### TASK STATEMENT
In the data below, begin at the line with "saltshaker: present [272,140,293,172]" and stop after the line with "saltshaker: present [255,129,276,160]"; output those lines exactly and no pictures.

··· RECORDS SUPPLIED

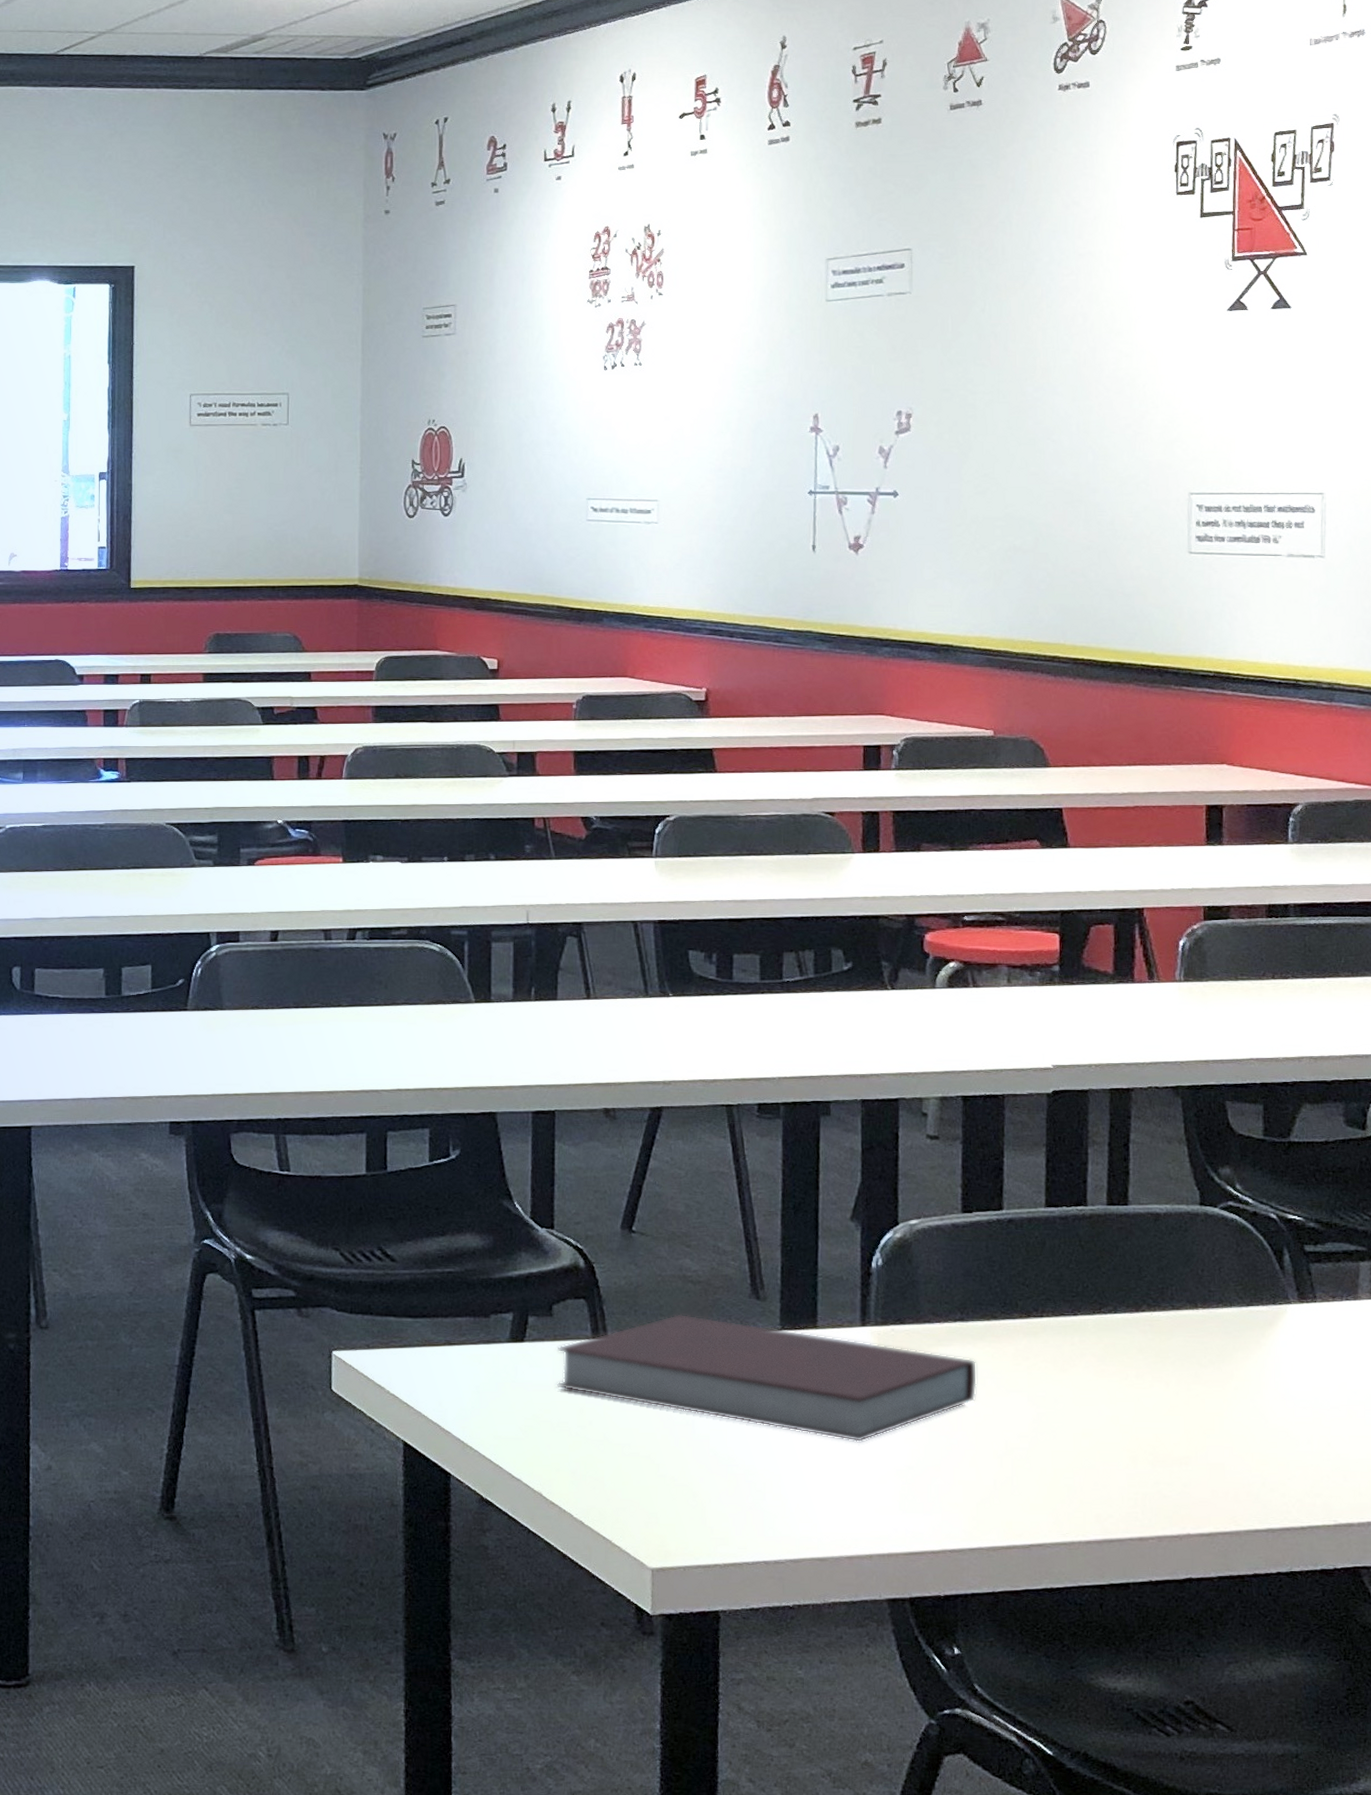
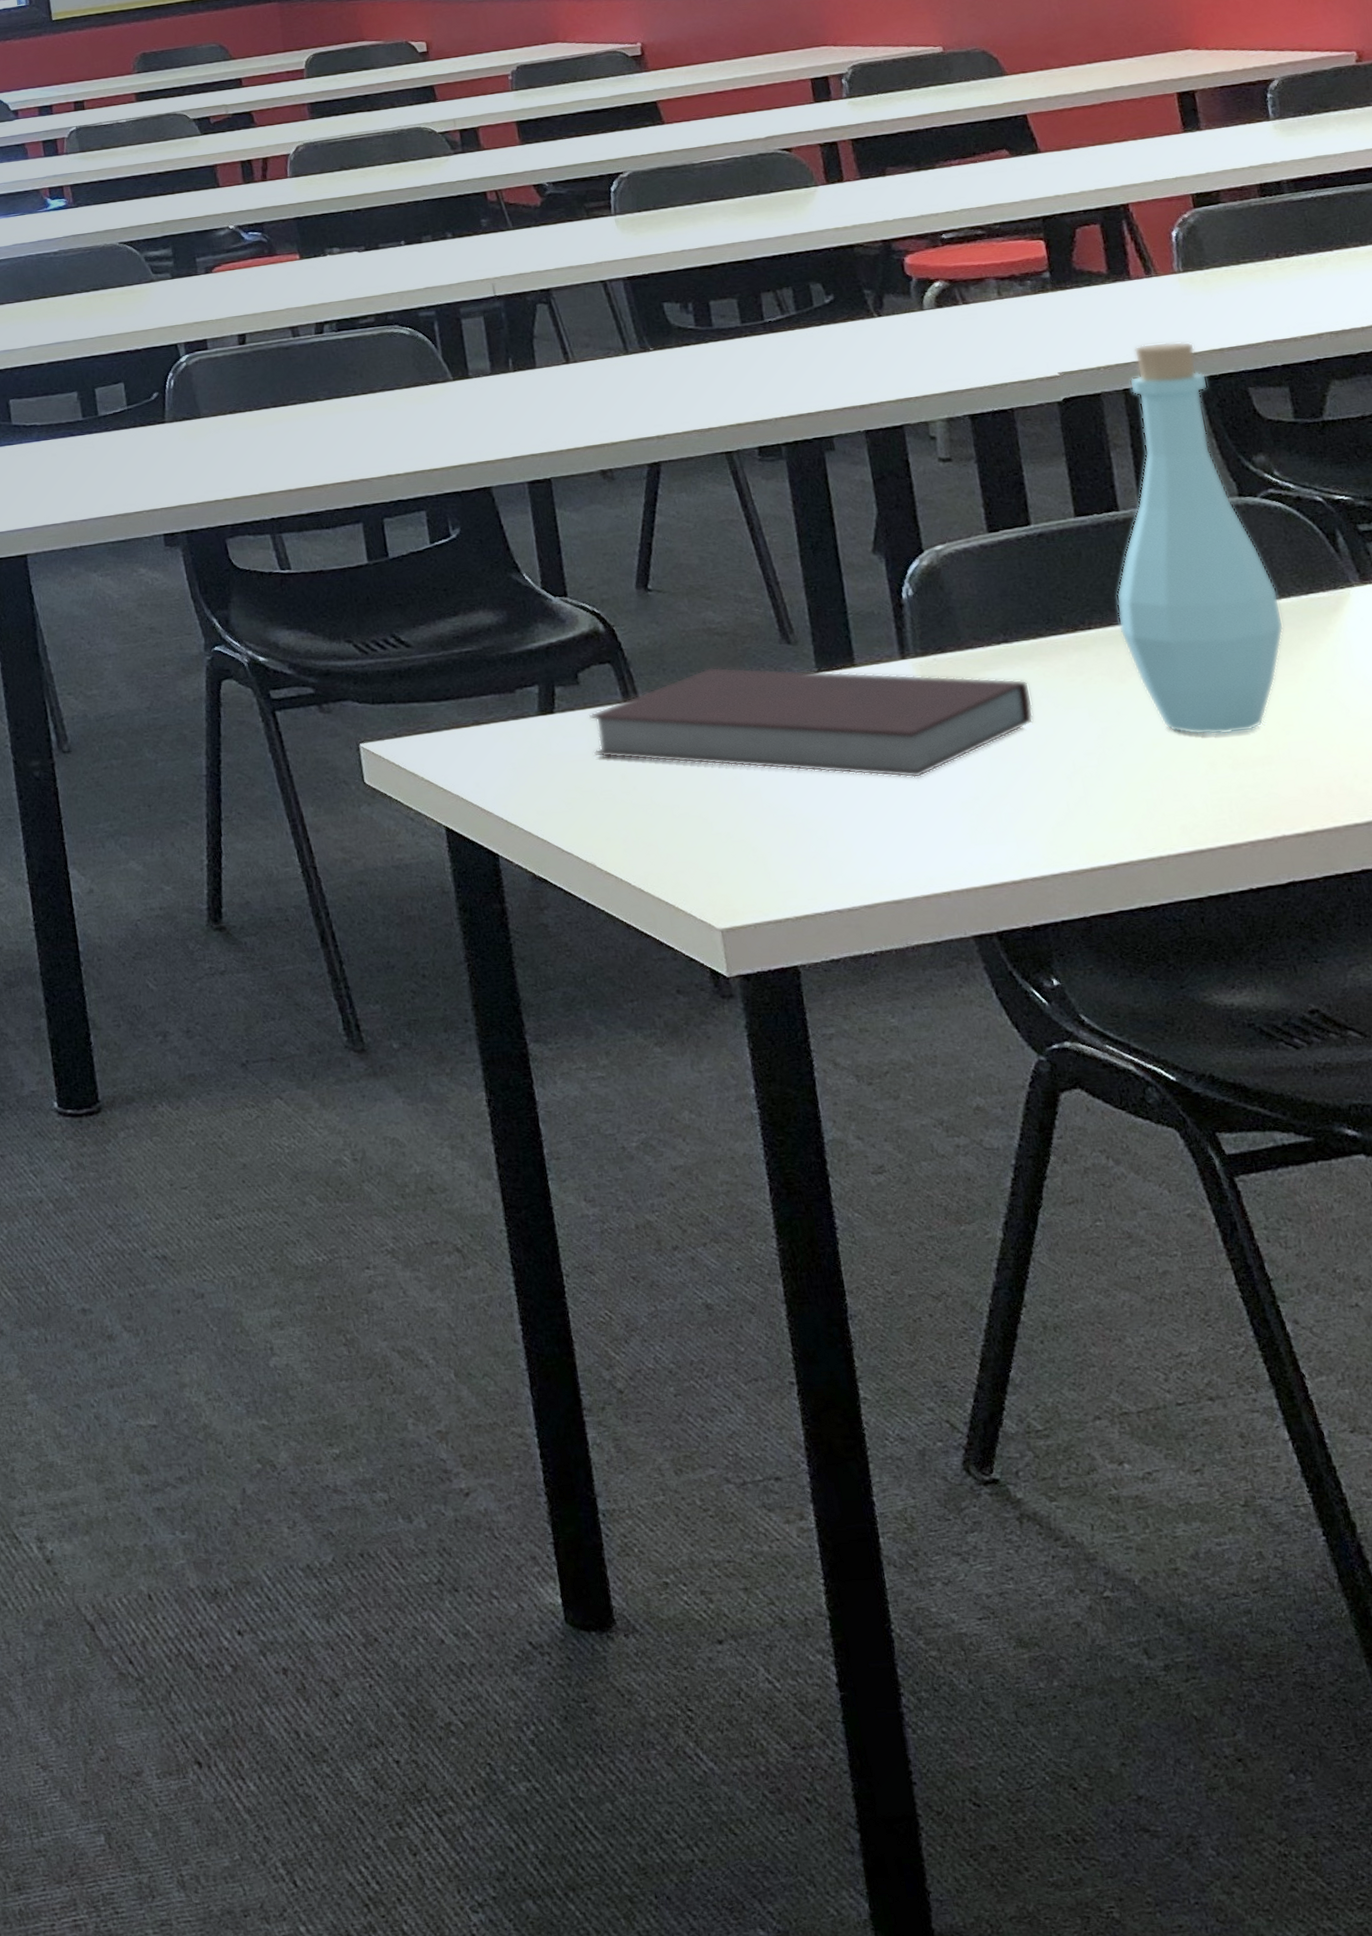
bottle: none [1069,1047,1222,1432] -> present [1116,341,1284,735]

······
··· RECORDS SUPPLIED

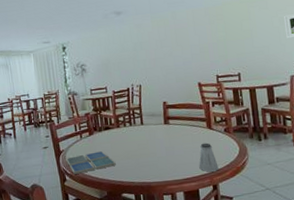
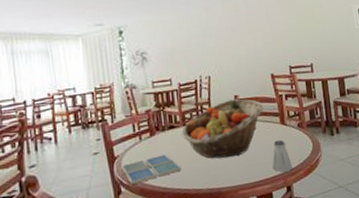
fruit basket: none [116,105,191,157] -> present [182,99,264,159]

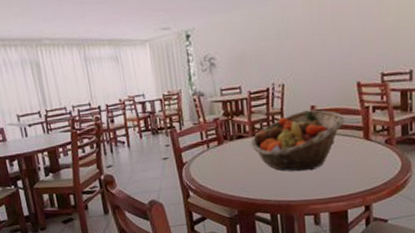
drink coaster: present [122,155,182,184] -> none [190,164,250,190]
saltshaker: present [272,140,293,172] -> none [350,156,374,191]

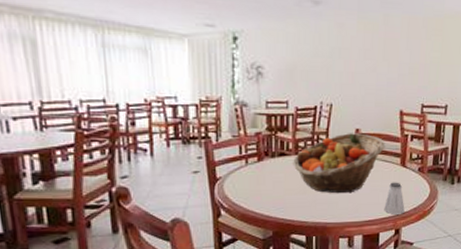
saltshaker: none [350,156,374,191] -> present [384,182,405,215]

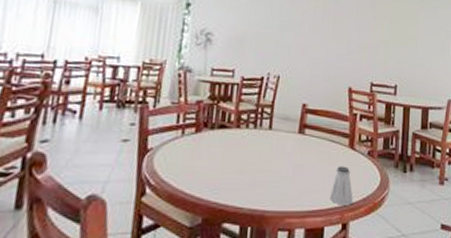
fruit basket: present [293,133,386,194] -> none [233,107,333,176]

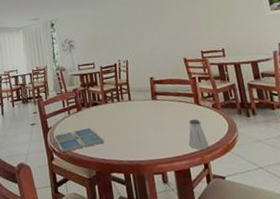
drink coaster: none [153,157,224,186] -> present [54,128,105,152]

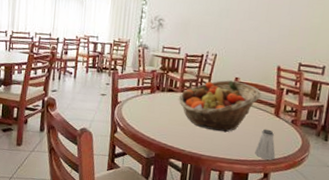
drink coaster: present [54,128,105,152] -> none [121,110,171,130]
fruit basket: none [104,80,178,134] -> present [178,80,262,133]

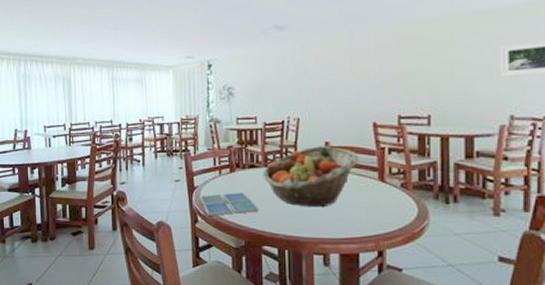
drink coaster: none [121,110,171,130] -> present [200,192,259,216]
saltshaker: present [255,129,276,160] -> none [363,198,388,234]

······

### RESPONSE TO THIS EXERCISE
saltshaker: present [272,140,293,172] -> none [350,156,374,191]

saltshaker: none [350,156,374,191] -> present [384,182,405,215]

fruit basket: present [293,133,386,194] -> none [233,107,333,176]

drink coaster: none [153,157,224,186] -> present [54,128,105,152]

drink coaster: present [54,128,105,152] -> none [121,110,171,130]
fruit basket: none [104,80,178,134] -> present [178,80,262,133]

drink coaster: none [121,110,171,130] -> present [200,192,259,216]
saltshaker: present [255,129,276,160] -> none [363,198,388,234]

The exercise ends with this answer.